Hardware Accelerators

flyte-sdk supports a wide range of hardware accelerators, including NVIDIA GPUs, Google Cloud TPUs, AWS Neuron, AMD GPUs, and Habana Gaudi.

Simple GPU Allocation

For standard GPU requests, you can use a formatted string "<type>:<quantity>" or a simple integer for any available GPU.

# Request 1 NVIDIA T4 GPU
res_t4 = flyte.Resources(gpu="T4:1")

# Request 2 NVIDIA A100 GPUs
res_a100 = flyte.Resources(gpu="A100:2")

# Request 1 of any available GPU
res_any = flyte.Resources(gpu=1)

Advanced GPU Configuration (MIG)

For NVIDIA GPUs that support Multi-Instance GPU (MIG), use the GPU helper to specify a partition.
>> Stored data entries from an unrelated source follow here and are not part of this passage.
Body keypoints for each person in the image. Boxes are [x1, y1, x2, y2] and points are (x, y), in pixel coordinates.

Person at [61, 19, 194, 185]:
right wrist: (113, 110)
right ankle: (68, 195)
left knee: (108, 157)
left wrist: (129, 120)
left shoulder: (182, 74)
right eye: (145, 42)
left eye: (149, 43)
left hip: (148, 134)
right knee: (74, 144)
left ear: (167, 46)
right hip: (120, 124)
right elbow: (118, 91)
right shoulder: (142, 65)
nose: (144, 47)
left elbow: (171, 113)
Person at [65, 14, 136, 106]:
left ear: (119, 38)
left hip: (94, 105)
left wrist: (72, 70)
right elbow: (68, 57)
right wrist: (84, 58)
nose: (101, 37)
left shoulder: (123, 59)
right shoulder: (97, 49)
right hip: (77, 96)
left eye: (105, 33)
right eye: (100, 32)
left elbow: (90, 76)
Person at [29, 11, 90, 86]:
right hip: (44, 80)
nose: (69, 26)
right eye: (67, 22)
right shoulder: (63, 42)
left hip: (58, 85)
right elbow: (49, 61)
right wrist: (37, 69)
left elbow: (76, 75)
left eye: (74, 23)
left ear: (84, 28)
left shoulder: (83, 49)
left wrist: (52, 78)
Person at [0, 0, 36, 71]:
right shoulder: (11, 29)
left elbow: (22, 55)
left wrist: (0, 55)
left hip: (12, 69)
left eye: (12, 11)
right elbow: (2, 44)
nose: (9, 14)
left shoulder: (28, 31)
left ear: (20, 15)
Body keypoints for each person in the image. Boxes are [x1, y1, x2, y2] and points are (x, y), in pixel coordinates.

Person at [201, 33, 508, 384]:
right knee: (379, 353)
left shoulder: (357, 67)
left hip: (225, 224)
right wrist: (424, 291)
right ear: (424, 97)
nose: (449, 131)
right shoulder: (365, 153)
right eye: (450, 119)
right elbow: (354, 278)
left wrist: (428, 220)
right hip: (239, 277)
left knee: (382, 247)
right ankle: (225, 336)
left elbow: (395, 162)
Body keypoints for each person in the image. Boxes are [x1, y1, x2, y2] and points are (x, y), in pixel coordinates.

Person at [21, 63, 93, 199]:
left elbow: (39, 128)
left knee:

This is supported for A100, A100 80G, H100, and H200.

# Request a 1g.5gb partition on an A100
gpu_config = flyte.GPU(device="A100", quantity=1, partition="1g.5gb")
resources = flyte.Resources(gpu=gpu_config)

TPU Slices

To use Google Cloud TPUs, use the TPU helper to specify the device type and the slice topology (partition).
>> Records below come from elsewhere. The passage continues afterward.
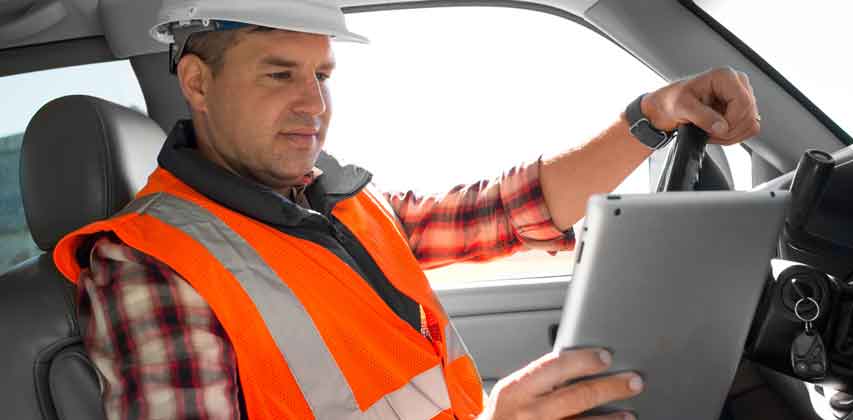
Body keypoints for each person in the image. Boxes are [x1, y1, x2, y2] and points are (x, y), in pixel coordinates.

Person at [53, 0, 761, 419]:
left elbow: (505, 210)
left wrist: (652, 117)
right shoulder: (150, 267)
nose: (314, 104)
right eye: (280, 74)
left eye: (323, 75)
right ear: (198, 83)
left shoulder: (338, 205)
# Request a V5P TPU with a 2x2x1 topology
tpu_config = flyte.TPU(device="V5P", partition="2x2x1")
resources = flyte.Resources(gpu=tpu_config)

Other Accelerators

flyte-sdk provides dedicated helpers for other specialized hardware:

# AWS Neuron (Inferentia/Trainium)
neuron_res = flyte.Resources(gpu=flyte.Neuron(device="Trn1"))

# AMD GPUs
amd_res = flyte.Resources(gpu=flyte.AMD_GPU(device="MI300X"))

# Habana Gaudi
gaudi_res = flyte.Resources(gpu=flyte.HABANA_GAUDI(device="Gaudi1"))

Shared Memory

For tasks that require high-performance inter-process communication or large data loading (common in deep learning), you can configure shared memory (/dev/shm).

# Set shared memory to a specific size
res_shm = flyte.Resources(shm="16Gi")

# Automatically set shared memory to the maximum available on the node
res_auto = flyte.Resources(shm="auto")

Advanced Customization with PodTemplate

When standard Resources are insufficient, PodTemplate allows you to customize the underlying Kubernetes Pod specification directly. This is useful for adding environment variables, image pull secrets, or custom labels.
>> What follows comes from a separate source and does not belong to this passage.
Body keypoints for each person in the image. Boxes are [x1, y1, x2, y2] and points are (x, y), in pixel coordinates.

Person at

from kubernetes.client import V1Container, V1EnvVar, V1LocalObjectReference, V1PodSpec
import flyte

pod_template = flyte.PodTemplate(
primary_container_name="primary",
labels={"team": "ml-platform"},
annotations={"description": "high-memory-worker"},
pod_spec=V1PodSpec(
containers=[
V1Container(
name="primary",
env=[V1EnvVar(name="DATASET_VERSION", value="v2")]
)
],
image_pull_secrets=[V1LocalObjectReference(name="my-registry-key")],
),
)

env = flyte.TaskEnvironment(
name="custom-pod-env",
pod_template=pod_template,
)

Troubleshooting

Resource Ranges and Singular Values

While Resources supports tuples for (request, limit), some internal flyte-sdk operations require singular values. If you encounter a ValueError stating a value "can not be a list or tuple", ensure you are providing a single int, float, or str for that specific context.

GPU Validation

  • Quantity: The quantity for any Device (GPU, TPU, etc.) must be at least 1. Passing 0 or negative values will trigger a ValueError.
  • Partition Validation: flyte-sdk validates partitions against specific device types. For example, 1g.5gb is valid for A100 but will be rejected for T4. Similarly, TPU topologies like 2x2x1 are validated against the specific TPU version (e.g., V5P).
  • Device Types: When using the string format (e.g., "T4:1"), the device name must match one of the supported types defined in flyte.Accelerators.